Task: Only the lines below starting at the one containing "image of benign" and ending at the one containing "(colorectal) stained with" belong in the answer, each copied exactly.
--- Given data ---
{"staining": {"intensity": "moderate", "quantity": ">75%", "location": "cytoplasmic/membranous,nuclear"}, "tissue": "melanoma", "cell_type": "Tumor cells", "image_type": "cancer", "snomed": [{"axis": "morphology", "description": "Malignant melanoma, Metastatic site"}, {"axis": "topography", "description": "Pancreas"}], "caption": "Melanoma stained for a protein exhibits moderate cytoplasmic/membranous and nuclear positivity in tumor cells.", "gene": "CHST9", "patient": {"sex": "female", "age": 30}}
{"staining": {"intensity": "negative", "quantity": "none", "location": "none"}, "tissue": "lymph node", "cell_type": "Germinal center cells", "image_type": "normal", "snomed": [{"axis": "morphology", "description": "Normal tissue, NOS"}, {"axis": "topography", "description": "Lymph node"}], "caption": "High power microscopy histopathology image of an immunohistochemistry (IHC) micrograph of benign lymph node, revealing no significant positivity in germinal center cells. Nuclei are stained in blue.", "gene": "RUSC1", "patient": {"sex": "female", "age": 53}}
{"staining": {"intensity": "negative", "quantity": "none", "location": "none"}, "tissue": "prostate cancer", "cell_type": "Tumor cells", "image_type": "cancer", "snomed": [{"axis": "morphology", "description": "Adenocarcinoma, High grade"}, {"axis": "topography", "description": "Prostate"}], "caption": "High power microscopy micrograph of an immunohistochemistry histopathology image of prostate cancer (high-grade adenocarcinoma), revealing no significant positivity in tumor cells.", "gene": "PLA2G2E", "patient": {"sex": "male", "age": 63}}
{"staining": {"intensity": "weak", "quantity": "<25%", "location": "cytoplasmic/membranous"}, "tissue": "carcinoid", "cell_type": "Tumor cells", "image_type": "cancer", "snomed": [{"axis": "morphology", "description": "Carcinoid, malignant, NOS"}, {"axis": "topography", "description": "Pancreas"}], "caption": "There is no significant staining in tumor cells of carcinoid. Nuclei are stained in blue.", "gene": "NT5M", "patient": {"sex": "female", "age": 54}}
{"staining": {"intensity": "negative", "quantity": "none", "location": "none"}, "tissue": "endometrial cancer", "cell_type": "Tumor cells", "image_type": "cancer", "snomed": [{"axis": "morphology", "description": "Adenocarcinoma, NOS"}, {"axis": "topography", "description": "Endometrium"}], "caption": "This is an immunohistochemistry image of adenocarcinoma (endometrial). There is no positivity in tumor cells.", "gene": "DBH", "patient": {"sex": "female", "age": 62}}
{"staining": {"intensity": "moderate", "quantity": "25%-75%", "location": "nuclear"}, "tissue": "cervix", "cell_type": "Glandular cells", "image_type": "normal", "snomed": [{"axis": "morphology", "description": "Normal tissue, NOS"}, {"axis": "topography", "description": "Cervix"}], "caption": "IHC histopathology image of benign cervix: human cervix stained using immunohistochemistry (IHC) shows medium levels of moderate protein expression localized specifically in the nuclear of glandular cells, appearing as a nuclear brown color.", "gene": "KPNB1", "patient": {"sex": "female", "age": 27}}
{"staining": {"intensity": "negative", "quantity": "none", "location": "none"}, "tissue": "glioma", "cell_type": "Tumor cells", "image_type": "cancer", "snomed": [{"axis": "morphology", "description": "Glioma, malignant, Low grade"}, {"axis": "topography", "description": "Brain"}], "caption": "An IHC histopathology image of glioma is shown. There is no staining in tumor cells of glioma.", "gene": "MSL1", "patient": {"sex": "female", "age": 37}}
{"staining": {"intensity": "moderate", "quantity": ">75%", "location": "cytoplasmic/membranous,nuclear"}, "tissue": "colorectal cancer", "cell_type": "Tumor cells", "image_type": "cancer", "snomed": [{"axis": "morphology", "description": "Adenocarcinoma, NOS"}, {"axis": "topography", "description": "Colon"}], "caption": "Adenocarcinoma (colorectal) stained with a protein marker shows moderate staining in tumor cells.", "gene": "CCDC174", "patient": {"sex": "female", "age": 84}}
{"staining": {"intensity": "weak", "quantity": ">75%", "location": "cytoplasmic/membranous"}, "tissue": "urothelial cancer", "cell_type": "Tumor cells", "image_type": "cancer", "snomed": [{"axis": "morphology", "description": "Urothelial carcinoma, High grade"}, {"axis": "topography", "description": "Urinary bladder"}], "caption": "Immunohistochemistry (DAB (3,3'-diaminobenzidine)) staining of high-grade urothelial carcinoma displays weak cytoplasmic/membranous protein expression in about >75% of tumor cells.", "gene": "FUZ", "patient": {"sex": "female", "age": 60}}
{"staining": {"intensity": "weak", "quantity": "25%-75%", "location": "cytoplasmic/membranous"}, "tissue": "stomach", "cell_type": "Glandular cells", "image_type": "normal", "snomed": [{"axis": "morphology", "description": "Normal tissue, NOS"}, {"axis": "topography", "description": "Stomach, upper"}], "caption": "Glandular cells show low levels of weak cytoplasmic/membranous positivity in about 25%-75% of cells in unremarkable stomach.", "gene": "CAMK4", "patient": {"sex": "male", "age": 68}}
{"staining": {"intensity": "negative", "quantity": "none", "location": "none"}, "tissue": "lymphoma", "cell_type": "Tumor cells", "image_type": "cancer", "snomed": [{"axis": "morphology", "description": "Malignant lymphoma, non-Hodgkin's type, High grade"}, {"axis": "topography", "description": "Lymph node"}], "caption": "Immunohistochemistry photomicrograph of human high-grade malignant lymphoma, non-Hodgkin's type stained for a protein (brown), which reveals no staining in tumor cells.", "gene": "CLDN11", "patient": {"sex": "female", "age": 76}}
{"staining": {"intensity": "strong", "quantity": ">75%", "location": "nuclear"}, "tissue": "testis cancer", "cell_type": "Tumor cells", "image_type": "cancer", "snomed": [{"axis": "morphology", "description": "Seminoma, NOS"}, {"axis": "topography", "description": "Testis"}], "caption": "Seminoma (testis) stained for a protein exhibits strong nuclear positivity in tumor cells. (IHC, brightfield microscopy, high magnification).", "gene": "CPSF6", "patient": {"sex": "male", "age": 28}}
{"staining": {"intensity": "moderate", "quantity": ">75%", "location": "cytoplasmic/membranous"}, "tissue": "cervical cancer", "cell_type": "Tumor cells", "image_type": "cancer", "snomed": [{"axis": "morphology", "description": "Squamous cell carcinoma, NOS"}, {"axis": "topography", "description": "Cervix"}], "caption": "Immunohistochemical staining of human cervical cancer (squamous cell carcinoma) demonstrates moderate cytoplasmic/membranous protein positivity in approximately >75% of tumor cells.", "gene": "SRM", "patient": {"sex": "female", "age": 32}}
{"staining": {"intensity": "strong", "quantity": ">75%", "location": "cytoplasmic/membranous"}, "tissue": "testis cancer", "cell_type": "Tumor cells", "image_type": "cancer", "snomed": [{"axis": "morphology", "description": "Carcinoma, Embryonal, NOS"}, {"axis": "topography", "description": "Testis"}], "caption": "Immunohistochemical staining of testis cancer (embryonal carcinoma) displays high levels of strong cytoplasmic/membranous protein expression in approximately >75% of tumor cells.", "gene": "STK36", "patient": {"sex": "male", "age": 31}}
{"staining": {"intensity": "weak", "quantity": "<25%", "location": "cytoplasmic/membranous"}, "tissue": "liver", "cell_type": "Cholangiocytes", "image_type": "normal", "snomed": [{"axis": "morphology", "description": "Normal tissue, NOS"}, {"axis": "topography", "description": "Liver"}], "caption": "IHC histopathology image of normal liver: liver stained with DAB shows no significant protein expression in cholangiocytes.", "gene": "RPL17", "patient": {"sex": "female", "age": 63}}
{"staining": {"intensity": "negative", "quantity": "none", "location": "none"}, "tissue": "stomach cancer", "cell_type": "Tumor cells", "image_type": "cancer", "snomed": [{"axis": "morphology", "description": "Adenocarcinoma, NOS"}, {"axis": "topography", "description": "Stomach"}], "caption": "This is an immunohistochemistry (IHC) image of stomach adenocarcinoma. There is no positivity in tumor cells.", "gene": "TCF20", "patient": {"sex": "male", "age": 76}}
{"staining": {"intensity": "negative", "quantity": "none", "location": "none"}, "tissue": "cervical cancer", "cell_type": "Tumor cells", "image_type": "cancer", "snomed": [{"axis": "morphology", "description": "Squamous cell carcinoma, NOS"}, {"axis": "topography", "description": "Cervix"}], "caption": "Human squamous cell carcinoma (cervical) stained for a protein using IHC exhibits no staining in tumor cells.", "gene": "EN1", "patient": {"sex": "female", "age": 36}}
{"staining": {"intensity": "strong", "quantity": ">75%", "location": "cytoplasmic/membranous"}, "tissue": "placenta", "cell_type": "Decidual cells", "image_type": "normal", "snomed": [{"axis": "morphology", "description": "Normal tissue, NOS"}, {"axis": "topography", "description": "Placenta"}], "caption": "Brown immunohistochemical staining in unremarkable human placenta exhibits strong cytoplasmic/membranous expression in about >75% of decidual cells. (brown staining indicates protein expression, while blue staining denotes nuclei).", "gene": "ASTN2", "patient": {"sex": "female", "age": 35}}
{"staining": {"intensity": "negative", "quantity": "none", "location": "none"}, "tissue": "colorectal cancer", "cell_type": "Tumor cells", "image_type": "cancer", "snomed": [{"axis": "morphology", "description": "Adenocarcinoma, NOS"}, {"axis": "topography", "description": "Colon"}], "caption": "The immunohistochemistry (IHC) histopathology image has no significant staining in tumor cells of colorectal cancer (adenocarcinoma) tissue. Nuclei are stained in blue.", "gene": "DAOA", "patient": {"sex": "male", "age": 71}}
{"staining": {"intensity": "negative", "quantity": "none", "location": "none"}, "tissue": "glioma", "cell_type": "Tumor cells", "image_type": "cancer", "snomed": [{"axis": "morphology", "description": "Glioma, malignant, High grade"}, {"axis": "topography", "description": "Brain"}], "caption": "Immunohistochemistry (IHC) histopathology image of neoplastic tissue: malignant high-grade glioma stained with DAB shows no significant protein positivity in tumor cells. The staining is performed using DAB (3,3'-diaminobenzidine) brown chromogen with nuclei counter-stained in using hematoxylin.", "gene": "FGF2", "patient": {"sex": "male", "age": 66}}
---
Answer for this exercise:
{"staining": {"intensity": "moderate", "quantity": "25%-75%", "location": "nuclear"}, "tissue": "cervix", "cell_type": "Glandular cells", "image_type": "normal", "snomed": [{"axis": "morphology", "description": "Normal tissue, NOS"}, {"axis": "topography", "description": "Cervix"}], "caption": "IHC histopathology image of benign cervix: human cervix stained using immunohistochemistry (IHC) shows medium levels of moderate protein expression localized specifically in the nuclear of glandular cells, appearing as a nuclear brown color.", "gene": "KPNB1", "patient": {"sex": "female", "age": 27}}
{"staining": {"intensity": "negative", "quantity": "none", "location": "none"}, "tissue": "glioma", "cell_type": "Tumor cells", "image_type": "cancer", "snomed": [{"axis": "morphology", "description": "Glioma, malignant, Low grade"}, {"axis": "topography", "description": "Brain"}], "caption": "An IHC histopathology image of glioma is shown. There is no staining in tumor cells of glioma.", "gene": "MSL1", "patient": {"sex": "female", "age": 37}}
{"staining": {"intensity": "moderate", "quantity": ">75%", "location": "cytoplasmic/membranous,nuclear"}, "tissue": "colorectal cancer", "cell_type": "Tumor cells", "image_type": "cancer", "snomed": [{"axis": "morphology", "description": "Adenocarcinoma, NOS"}, {"axis": "topography", "description": "Colon"}], "caption": "Adenocarcinoma (colorectal) stained with a protein marker shows moderate staining in tumor cells.", "gene": "CCDC174", "patient": {"sex": "female", "age": 84}}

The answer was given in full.